O segundo sentimento é de alguma preocupação. Embora o Nelson, no seu esforço para não perder o otimismo, caia sempre, no texto, no "dever ser", na possibilidade de se organizarem soluções para os problemas encontrados, como contraponto às disfunções que vai alinhando, na radiografia crítica que faz da evolução das várias dimensões da segurança, devo confessar que, em regra, cheguei ao fim dos vários capítulos, das "lições" em que o livro se divide, com o sentimento de uma acrescida inquietação. É que algumas das derivas detetadas no estudo, para quem for minimamente realista, não auguram nada de bom.

Um leitor comum decantará deste livro uma banalidade que, nem por o ser, deixa de ser uma constatação, uma grande verdade: a segurança, nos dias de hoje, já não é o que era. 

Ao percorrer o texto, o leitor será levado a concluir o óbvio: que, nas sociedades contemporâneas, aquelas que eram algumas das baias que, no passado, sustentavam os mecanismos da segurança coletiva têm vindo a ser corroídas e é cada vez mais problemática, eu diria mesmo improvável, a possibilidade de se vir a restaurar o contrato social que garanta a sua eficácia, aceitação e, mais do que isso, a perceção da sua legitimidade.

----------------

INSTRUÇÕES:
**a.** Copie do excerto sobre segurança o trecho que começa em "Um leitor comum" e segue até "é o que era.".
**b.** Qual é o segundo sentimento referido no excerto sobre segurança?
**c.** Prossiga o excerto sobre a segurança nas sociedades contemporâneas a partir da última frase apresentada.

Itens de uma fonte de dados
----------------

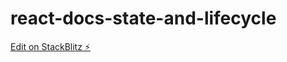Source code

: # react-docs-state-and-lifecycle

[Edit on StackBlitz ⚡️](https://stackblitz.com/edit/react-docs-state-and-lifecycle)
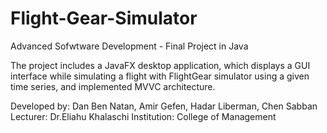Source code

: # Flight-Gear-Simulator
Advanced Sofwtware Development - Final Project in Java



The project includes a JavaFX desktop application, which displays a GUI interface while simulating a flight
with FlightGear simulator using a given time series, and implemented MVVC architecture.



Developed by: Dan Ben Natan, Amir Gefen, Hadar Liberman, Chen Sabban
Lecturer: Dr.Eliahu Khalaschi
Institution: College of Management
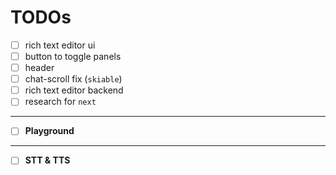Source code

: # TODOs

- [ ] rich text editor ui
- [ ] button to toggle panels
- [ ] header
- [ ] chat-scroll fix (`skiable`)
- [ ] rich text editor backend 
- [ ] research for `next`

---
- [ ] **Playground** 

---
- [ ] **STT & TTS**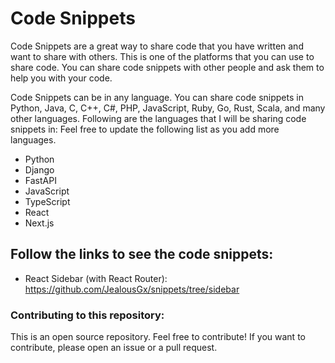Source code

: # Code Snippets

Code Snippets are a great way to share code that you have written and want to share with others. This is one of the platforms that you can use to share code. You can share code snippets with other people and ask them to help you with your code.

Code Snippets can be in any language. You can share code snippets in Python, Java, C, C++, C#, PHP, JavaScript, Ruby, Go, Rust, Scala, and many other languages. Following are the languages that I will be sharing code snippets in: Feel free to update the following list as you add more languages.

- Python
- Django
- FastAPI
- JavaScript
- TypeScript
- React
- Next.js

## Follow the links to see the code snippets:

- React Sidebar (with React Router): https://github.com/JealousGx/snippets/tree/sidebar

### Contributing to this repository:

This is an open source repository. Feel free to contribute! If you want to contribute, please open an issue or a pull request.
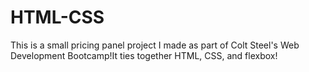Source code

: # HTML-CSS

This is a small pricing panel project I made as part of Colt Steel's Web Development Bootcamp!It ties together HTML, CSS, and flexbox!
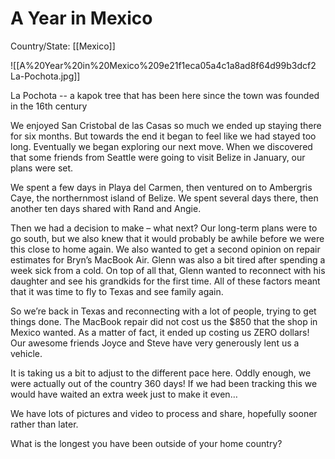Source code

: # A Year in Mexico

Country/State: [[Mexico]]

![[A%20Year%20in%20Mexico%209e21f1eca05a4c1a8ad8f64d99b3dcf2 La-Pochota.jpg]]

La Pochota -- a kapok tree that has been here since the town was founded in the 16th century

We enjoyed San Cristobal de las Casas so much we ended up staying there for six months. But towards the end it began to feel like we had stayed too long. Eventually we began exploring our next move. When we discovered that some friends from Seattle were going to visit Belize in January, our plans were set.

We spent a few days in Playa del Carmen, then ventured on to Ambergris Caye, the northernmost island of Belize. We spent several days there, then another ten days shared with Rand and Angie.

Then we had a decision to make – what next? Our long-term plans were to go south, but we also knew that it would probably be awhile before we were this close to home again. We also wanted to get a second opinion on repair estimates for Bryn’s MacBook Air. Glenn was also a bit tired after spending a week sick from a cold. On top of all that, Glenn wanted to reconnect with his daughter and see his grandkids for the first time. All of these factors meant that it was time to fly to Texas and see family again.

So we’re back in Texas and reconnecting with a lot of people, trying to get things done. The MacBook repair did not cost us the $850 that the shop in Mexico wanted. As a matter of fact, it ended up costing us ZERO dollars! Our awesome friends Joyce and Steve have very generously lent us a vehicle.

It is taking us a bit to adjust to the different pace here. Oddly enough, we were actually out of the country 360 days! If we had been tracking this we would have waited an extra week just to make it even…

We have lots of pictures and video to process and share, hopefully sooner rather than later.

What is the longest you have been outside of your home country?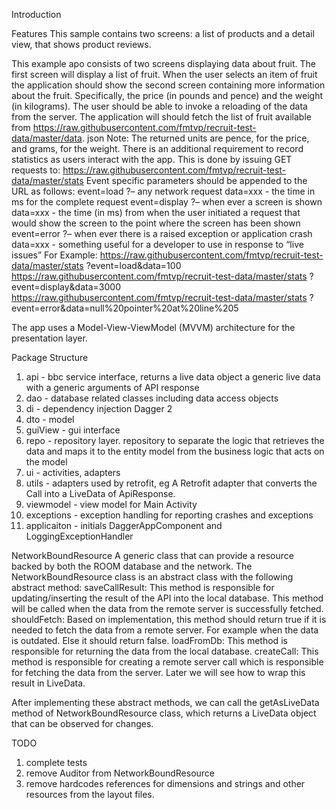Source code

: Introduction

Features
This sample contains two screens: a list of products and a detail view, that shows product reviews.

This example apo consists of two screens displaying data about fruit.
The first screen will display a list of fruit. When the user selects an item of fruit the application
should show the second screen containing more information about the fruit. Specifically, the price
(in pounds and pence) and the weight (in kilograms).
The user should be able to invoke a reloading of the data from the server.
The application will should fetch the list of fruit available from
https://raw.githubusercontent.com/fmtvp/recruit-test-data/master/data.
json
Note: The returned units are pence, for the price, and grams, for the weight.
There is an additional requirement to record statistics as users interact with the app. This is done
by issuing GET requests to:
https://raw.githubusercontent.com/fmtvp/recruit-test-data/master/stats
Event specific parameters should be appended to the URL as follows:
event=load ?– any network request
data=xxx - the time in ms for the complete request
event=display ?– when ever a screen is shown
data=xxx - the time (in ms) from when the user initiated a request that would show the screen to
the point where the screen has been shown
event=error ?– when ever there is a raised exception or application crash
data=xxx - something useful for a developer to use in response to “live issues”
For Example:
https://raw.githubusercontent.com/fmtvp/recruit-test-data/master/stats
?event=load&data=100
https://raw.githubusercontent.com/fmtvp/recruit-test-data/master/stats
?event=display&data=3000
https://raw.githubusercontent.com/fmtvp/recruit-test-data/master/stats
?event=error&data=null%20pointer%20at%20line%205


The app uses a Model-View-ViewModel (MVVM) architecture for the presentation layer. 

Package Structure
1. api - bbc service interface, returns a live data object a generic live data with a generic arguments of API response 
2. dao - database related classes including data access objects
3. di - dependency injection Dagger 2
4. dto - model
5. guiView - gui interface
6. repo - repository layer. repository to separate the logic that retrieves the data and maps it to the entity model from the business logic that acts on the model
7. ui - activities, adapters
8. utils - adapters used by retrofit, eg A Retrofit adapter that converts the Call into a LiveData of ApiResponse.
9. viewmodel - view model for Main Activity
10. exceptions - exception handling for reporting crashes and exceptions
11. applicaiton - initials DaggerAppComponent and LoggingExceptionHandler

NetworkBoundResource
A generic class that can provide a resource backed by both the ROOM database and the network.
The NetworkBoundResource class is an abstract class with the following abstract method:
saveCallResult: This method is responsible for updating/inserting the result of the API into the local database. This method will be called when the data from the remote server is successfully fetched.
shouldFetch: Based on implementation, this method should return true if it is needed to fetch the data from a remote server. For example when the data is outdated. Else it should return false.
loadFromDb: This method is responsible for returning the data from the local database.
createCall: This method is responsible for creating a remote server call which is responsible for fetching the data from the server. Later we will see how to wrap this result in LiveData.

After implementing these abstract methods, we can call the getAsLiveData method of NetworkBoundResource class, which returns a LiveData object that can be observed for changes.

TODO
1. complete tests
2. remove Auditor from NetworkBoundResource
3. remove hardcodes references for dimensions and strings and other resources from the layout files.

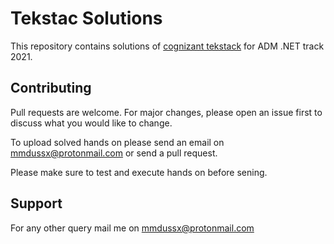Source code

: # Tekstac Solutions

This repository contains solutions of [cognizant tekstack](https://cognizant.tekstac.com) for ADM .NET track 2021. 


## Contributing
Pull requests are welcome. For major changes, please open an issue first to discuss what you would like to change. 

To upload solved hands on please send an email on [mmdussx@protonmail.com](mailto:mmdussx@protonmail.com) or send a pull request.

Please make sure to test and execute hands on before sening.

## Support
For any other query mail me on [mmdussx@protonmail.com](mailto:mmdussx@protonmail.com)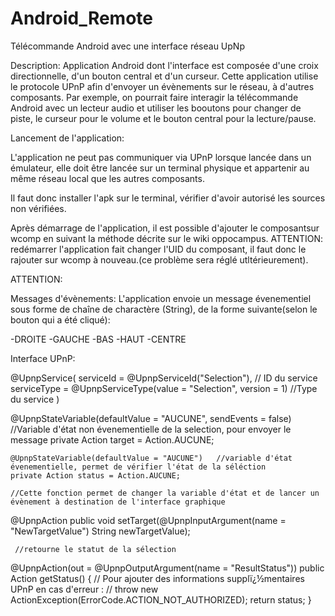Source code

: # Android_Remote
Télécommande Android avec une interface réseau UpNp

Description:
Application Android dont l'interface est composée d'une croix directionnelle, d'un bouton central et d'un curseur.
Cette application utilise le protocole UPnP afin d'envoyer un évènements sur le réseau, à d'autres composants.
Par exemple, on pourrait faire interagir la télécommande Android avec un lecteur audio et utiliser les booutons pour changer
de piste, le curseur pour le volume et le bouton central pour la lecture/pause.


Lancement de l'application:

L'application ne peut pas communiquer via UPnP lorsque lancée dans un émulateur, elle doit être lancée sur un terminal 
physique et appartenir au même réseau local que les autres composants.

Il faut donc installer l'apk sur le terminal, vérifier d'avoir autorisé les sources non vérifiées.

Après démarrage de l'application, il est possible d'ajouter le composantsur wcomp en suivant la méthode décrite sur le wiki oppocampus.
ATTENTION: redémarrer l'application fait changer l'UID du composant, il faut donc le rajouter sur wcomp à nouveau.(ce problème sera réglé utltérieurement).

ATTENTION: 

Messages d'évènements:
L'application envoie un message évenementiel sous forme de chaîne de charactère (String), de la forme suivante(selon le bouton
qui a été cliqué):

  -DROITE
  -GAUCHE
  -BAS
  -HAUT
  -CENTRE
  
  
  
  Interface UPnP:
  
  
  
  @UpnpService(
        serviceId = @UpnpServiceId("Selection"),                    // ID du service
        serviceType = @UpnpServiceType(value = "Selection", version = 1)  //Type du service
)



  @UpnpStateVariable(defaultValue = "AUCUNE", sendEvents = false) //Variable d'état non évenementielle de la selection, pour envoyer le message
    private Action target = Action.AUCUNE;

    
    @UpnpStateVariable(defaultValue = "AUCUNE")   //variable d'état évenementielle, permet de vérifier l'état de la séléction
    private Action status = Action.AUCUNE;

    //Cette fonction permet de changer la variable d'état et de lancer un évènement à destination de l'interface graphique

@UpnpAction
    public void setTarget(@UpnpInputArgument(name = "NewTargetValue") String newTargetValue);
    
    
    
     //retourne le statut de la sélection

    
@UpnpAction(out = @UpnpOutputArgument(name = "ResultStatus"))
    public Action getStatus() {
        // Pour ajouter des informations supplï¿½mentaires UPnP en cas d'erreur :
        // throw new ActionException(ErrorCode.ACTION_NOT_AUTHORIZED);
        return status;
    }
    
  
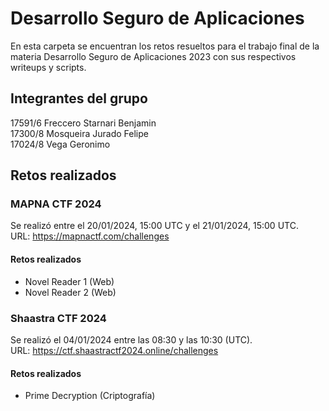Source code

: # Desarrollo Seguro de Aplicaciones

En esta carpeta se encuentran los retos resueltos para el trabajo final de la materia Desarrollo Seguro de Aplicaciones 2023 con sus respectivos writeups y scripts.

## Integrantes del grupo
17591/6 Freccero Starnari Benjamin  
17300/8 Mosqueira Jurado Felipe  
17024/8 Vega Geronimo  

## Retos realizados
### MAPNA CTF 2024
Se realizó entre el 20/01/2024, 15:00 UTC y el 21/01/2024, 15:00 UTC.  
URL: https://mapnactf.com/challenges 
#### Retos realizados
- Novel Reader 1 (Web)
- Novel Reader 2 (Web)

### Shaastra CTF 2024
Se realizó el 04/01/2024 entre las 08:30 y las 10:30 (UTC).  
URL: https://ctf.shaastractf2024.online/challenges
#### Retos realizados
- Prime Decryption (Criptografía)
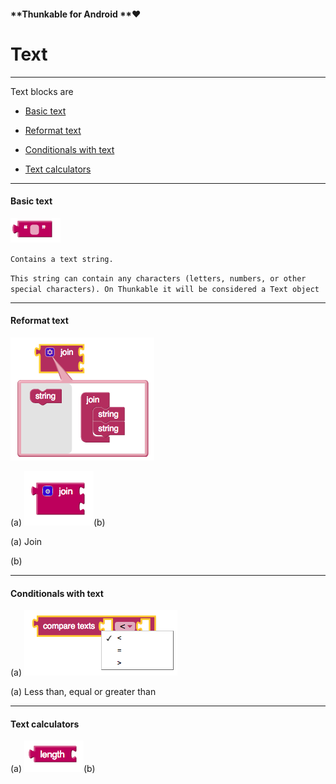 #### **Thunkable for Android **❤

# Text

---

Text blocks are

* [Basic text](#basic-text)
* [Reformat text](#reformat-text)

* [Conditionals with text](#conditionals-with-text)

* [Text calculators](#text-calculators)

---

#### Basic text

![](/assets/text-block-1.png)

`Contains a text string.`

`This string can contain any characters (letters, numbers, or other special characters). On Thunkable it will be considered a Text object`

---

#### Reformat text

![](/assets/text-block-2.png)

\(a\) ![](/assets/text-block-3.png)\(b\) 

\(a\) Join

\(b\)

---

#### Conditionals with text

\(a\) ![](/assets/text-block-5.png)

\(a\) Less than, equal or greater than

---

#### Text calculators

\(a\) ![](/assets/text-block-4.png)\(b\) 

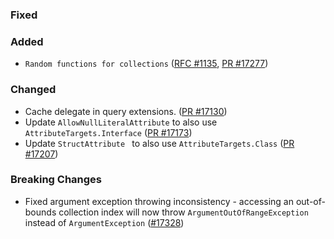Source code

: ### Fixed

### Added

* `Random functions for collections` ([RFC #1135](https://github.com/fsharp/fslang-design/blob/main/RFCs/FS-1135-random-functions-for-collections.md), [PR #17277](https://github.com/dotnet/fsharp/pull/17277))

### Changed

* Cache delegate in query extensions. ([PR #17130](https://github.com/dotnet/fsharp/pull/17130))
* Update `AllowNullLiteralAttribute` to also use `AttributeTargets.Interface` ([PR #17173](https://github.com/dotnet/fsharp/pull/17173))
* Update `StructAttribute ` to also use `AttributeTargets.Class` ([PR #17207](https://github.com/dotnet/fsharp/pull/17207))

### Breaking Changes

* Fixed argument exception throwing inconsistency - accessing an out-of-bounds collection index will now throw `ArgumentOutOfRangeException` instead of `ArgumentException` ([#17328](https://github.com/dotnet/fsharp/pull/17328))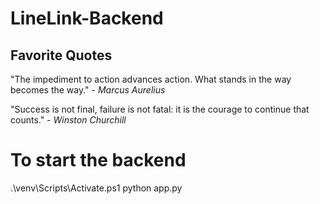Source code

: # LineLink-Backend

## Favorite Quotes

"The impediment to action advances action. What stands in the way becomes the way." - _Marcus Aurelius_

"Success is not final, failure is not fatal: it is the courage to continue that counts." - _Winston Churchill_

# To start the backend

.\venv\Scripts\Activate.ps1
python app.py
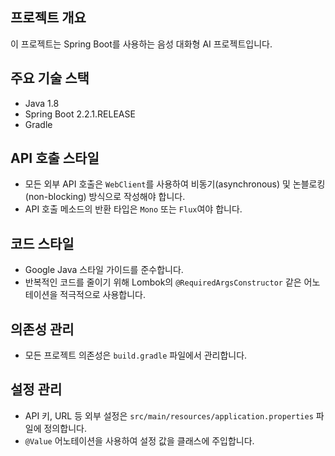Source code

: ## 프로젝트 개요
이 프로젝트는 Spring Boot를 사용하는 음성 대화형 AI 프로젝트입니다.

## 주요 기술 스택
- Java 1.8
- Spring Boot 2.2.1.RELEASE
- Gradle

## API 호출 스타일
- 모든 외부 API 호출은 `WebClient`를 사용하여 비동기(asynchronous) 및 논블로킹(non-blocking) 방식으로 작성해야 합니다.
- API 호출 메소드의 반환 타입은 `Mono` 또는 `Flux`여야 합니다.

## 코드 스타일
- Google Java 스타일 가이드를 준수합니다.
- 반복적인 코드를 줄이기 위해 Lombok의 `@RequiredArgsConstructor` 같은 어노테이션을 적극적으로 사용합니다.

## 의존성 관리
- 모든 프로젝트 의존성은 `build.gradle` 파일에서 관리합니다.

## 설정 관리
- API 키, URL 등 외부 설정은 `src/main/resources/application.properties` 파일에 정의합니다.
- `@Value` 어노테이션을 사용하여 설정 값을 클래스에 주입합니다.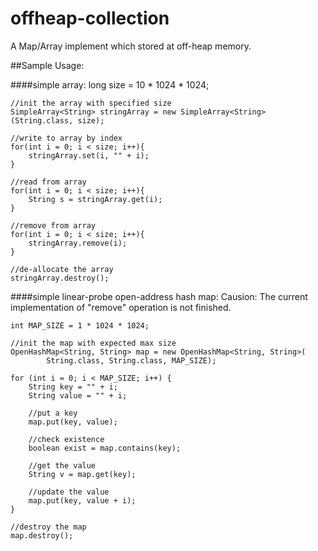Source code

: offheap-collection
==================

A Map/Array implement which stored at off-heap memory.

##Sample Usage:

####simple array:
    long size = 10 * 1024 * 1024;
    
    //init the array with specified size
    SimpleArray<String> stringArray = new SimpleArray<String>(String.class, size);
    
    //write to array by index
    for(int i = 0; i < size; i++){
		stringArray.set(i, "" + i);
	}
	
	//read from array
	for(int i = 0; i < size; i++){
		String s = stringArray.get(i);
	}
	
	//remove from array
	for(int i = 0; i < size; i++){
		stringArray.remove(i);
	}
	
	//de-allocate the array
	stringArray.destroy();
	
####simple linear-probe open-address hash map:
Causion: The current implementation of "remove" operation is not finished.

    int MAP_SIZE = 1 * 1024 * 1024;
    
    //init the map with expected max size
	OpenHashMap<String, String> map = new OpenHashMap<String, String>(
			String.class, String.class, MAP_SIZE);
			
	for (int i = 0; i < MAP_SIZE; i++) {
		String key = "" + i;
		String value = "" + i;
		
		//put a key
		map.put(key, value);
		
		//check existence
		boolean exist = map.contains(key);
		
		//get the value
		String v = map.get(key);
		
		//update the value
		map.put(key, value + i);
	}
	
	//destroy the map
	map.destroy();
	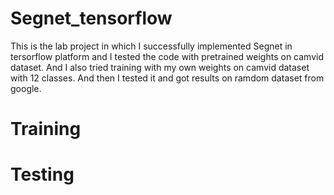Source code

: # Segnet_tensorflow
This is the lab project in which I successfully implemented Segnet in tersorflow platform and I tested the code with pretrained weights on camvid dataset. And I also tried training with my own weights on camvid dataset with 12 classes. And then I tested it and got results on ramdom dataset from google.
# Training 
# Testing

----------------

RESULTADOS POR TAREFA:
**a.**
Um leitor comum decantará deste livro uma banalidade que, nem por o ser, deixa de ser uma constatação, uma grande verdade: a segurança, nos dias de hoje, já não é o que era.

**b.** Alguma preocupação.

**c.**
Deste livro ressalta a ideia de que a diluição de algumas fronteiras, físicas e outras, que, no passado, isolavam e protegiam de contágio algumas realidades sociais, no seu nível nacional ou outro, ao desaparecerem ou atenuarem-se, geraram dinâmicas que obrigam ao desenho de novos modelos de governança nos domínios da segurança. E que, nesse domínio, estamos a viver um tempo de transição que parece muito longe de resolvido.

Gostava, naquilo que é a minha experiência, na área da segurança internacional, de partilhar agora algo de pessoal. E que vai no mesmo sentido daquilo para que este livro aponta.

Na última década, tenho sido chamado, no âmbito de várias empresas e instituições com ação internacional, a preparar pareceres sobre os riscos seus investimentos externos. Nessa atividade, confronto-me com uma crescente dificuldade, ao procurar identificar a importância relativa das várias variáveis de segurança, a que os responsáveis dessas mesmas empresas devem atentar nas suas opções. Não sou pago para espalhar alarmismos fáceis, mas também não me posso eximir a ser claro nas áreas onde me parece que existem riscos reais. 

As variáveis que costumo utilizar têm uma dupla natureza.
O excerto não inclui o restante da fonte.